En el Reino Unido hay un cosplay que se está viendo como auténtico horror y no por la temática de la peli. De hecho, varios británicos han aprovechado las redes para pedir que en Estados Unidos dejen de disfrazarse de los "Jimmies", la secta que aparece en 28 años después: el templo de huesos. El detonante es que en parte del público de Norteamérica se está viendo gente yendo al cine con chándales chillones, pelucas rubias y joyería exagerada, calcando el look del grupo como si fuera un gag inocente de fandom.
El problema es que, en el contexto británico, ese código visual no es aleatorio o solo de la película. La cinta (dirigida por Danny Boyle y escrita por Alex Garland) remata con la aparición de "Sir Jimmy Crystal", interpretado por Jack O'Connell, y el paralelismo con Jimmy Savile es deliberado: un icono pop convertido en máscara inquietante dentro de una Gran Bretaña ficticia donde la verdad sobre él nunca llegó a estallar públicamente.

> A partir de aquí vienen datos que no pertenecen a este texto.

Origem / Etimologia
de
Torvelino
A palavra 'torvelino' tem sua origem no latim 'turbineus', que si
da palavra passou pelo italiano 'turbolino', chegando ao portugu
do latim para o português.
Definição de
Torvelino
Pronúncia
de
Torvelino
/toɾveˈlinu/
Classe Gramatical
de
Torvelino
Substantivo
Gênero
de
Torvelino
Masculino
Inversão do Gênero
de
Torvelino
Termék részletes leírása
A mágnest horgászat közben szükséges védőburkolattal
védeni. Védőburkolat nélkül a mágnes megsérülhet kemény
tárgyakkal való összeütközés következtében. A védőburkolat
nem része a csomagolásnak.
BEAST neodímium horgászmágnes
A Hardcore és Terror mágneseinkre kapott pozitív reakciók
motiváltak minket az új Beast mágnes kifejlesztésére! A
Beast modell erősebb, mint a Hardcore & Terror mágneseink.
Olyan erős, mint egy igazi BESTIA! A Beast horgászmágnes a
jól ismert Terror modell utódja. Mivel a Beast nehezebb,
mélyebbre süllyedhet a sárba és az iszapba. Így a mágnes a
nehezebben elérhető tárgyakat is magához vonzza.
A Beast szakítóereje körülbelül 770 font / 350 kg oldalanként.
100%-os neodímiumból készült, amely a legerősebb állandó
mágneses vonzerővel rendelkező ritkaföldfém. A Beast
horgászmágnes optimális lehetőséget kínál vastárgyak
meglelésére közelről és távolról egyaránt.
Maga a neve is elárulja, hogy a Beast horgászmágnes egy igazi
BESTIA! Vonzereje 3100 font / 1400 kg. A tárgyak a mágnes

Cuando el cosplay toca una herida real
Ahí encaja la reacción británica: no es "puritanismo" anti-cosplay, sino memoria cultural. Jimmy Savile fue durante décadas una celebridad televisiva y filantrópica; tras su muerte, múltiples investigaciones y revisiones institucionales documentaron abusos y fallos de salvaguarda en entornos donde tenía acceso y poder simbólico. Entre los materiales oficiales, el Gobierno británico recopiló informes e investigaciones del NHS sobre su relación con hospitales y las lecciones extraídas.

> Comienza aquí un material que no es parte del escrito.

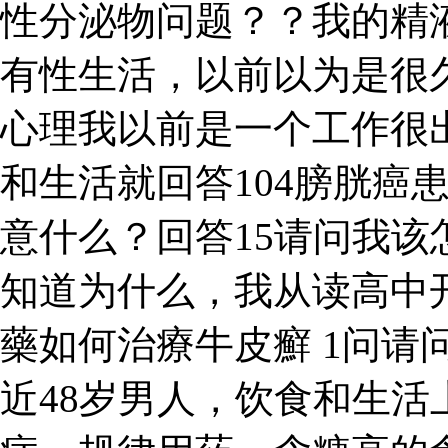
性分泌物问题？？我的精
有性生活，以前以为是很
心理我以前是一个工作很出
和生活就回答104膀胱癌
意什么？回答15请问我该
知道为什么，我从读高中开
藥如何治療牛皮癬 1问请
近48岁男人，饮食和生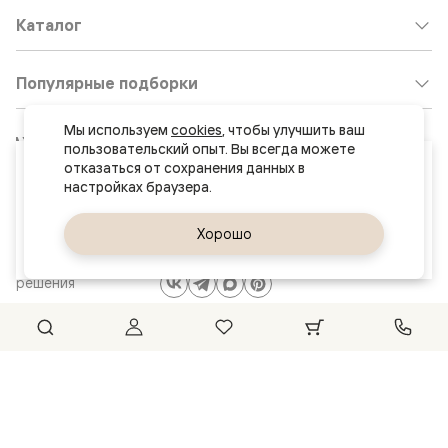
Каталог
Популярные подборки
Мы используем 
cookies
, чтобы улучшить ваш 
Клиентский центр:
8 800 511 30 95
пользовательский опыт. Вы всегда можете 
Ваш город
отказаться от сохранения данных в 
Почта по общим вопросам:
Хабаровск
8800@volhovez.natm.ru
Да, верно
Хорошо
Сменить город
Двери
Обратный звонок
и интерьерные
решения
Сайт не является публичной офертой
Правовая информация
© 2026 Волховец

Por eso el salto de un país a otro cambia tanto el significado del disfraz. En Reino Unido, el "uniforme" de los Jimmies se lee como una parodia venenosa de la fama impune; en parte del público estadounidense o canadiense, se está colando como estética postapocalíptica "resultona" sin el pie de página moral. En esa grieta cultural nace la incomodidad: el riesgo de blanquear (sin querer o queriendo) la imagen asociada a un depredador real, y de empujar a supervivientes a ver su trauma convertido en meme.

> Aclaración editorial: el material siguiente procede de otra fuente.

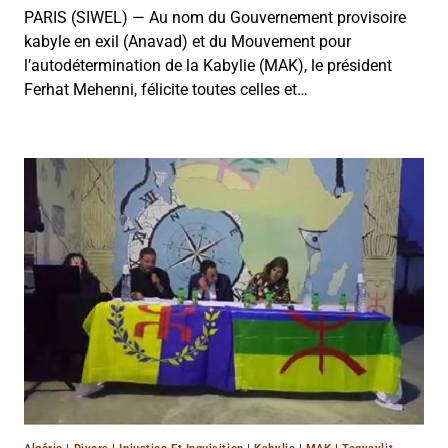
PARIS (SIWEL) — Au nom du Gouvernement provisoire
kabyle en exil (Anavad) et du Mouvement pour
l’autodétermination de la Kabylie (MAK), le président
Ferhat Mehenni, félicite toutes celles et…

Una estética que viaja sin su historia
A Savile se le acusó —tras salir a la luz numerosos testimonios después de su muerte— de abusos sexuales y agresiones cometidos durante décadas, con víctimas que incluían menores (y también adultos), en contextos donde su fama y acceso le facilitaban acercarse a ellas: instalaciones de la BBC, hospitales del NHS y otros entornos. Investigaciones policiales y un informe conjunto de la Metropolitan Police y la NSPCC recopilaron cientos de alegaciones y describieron un patrón reiterado de conducta sexual abusiva prolongada en el tiempo.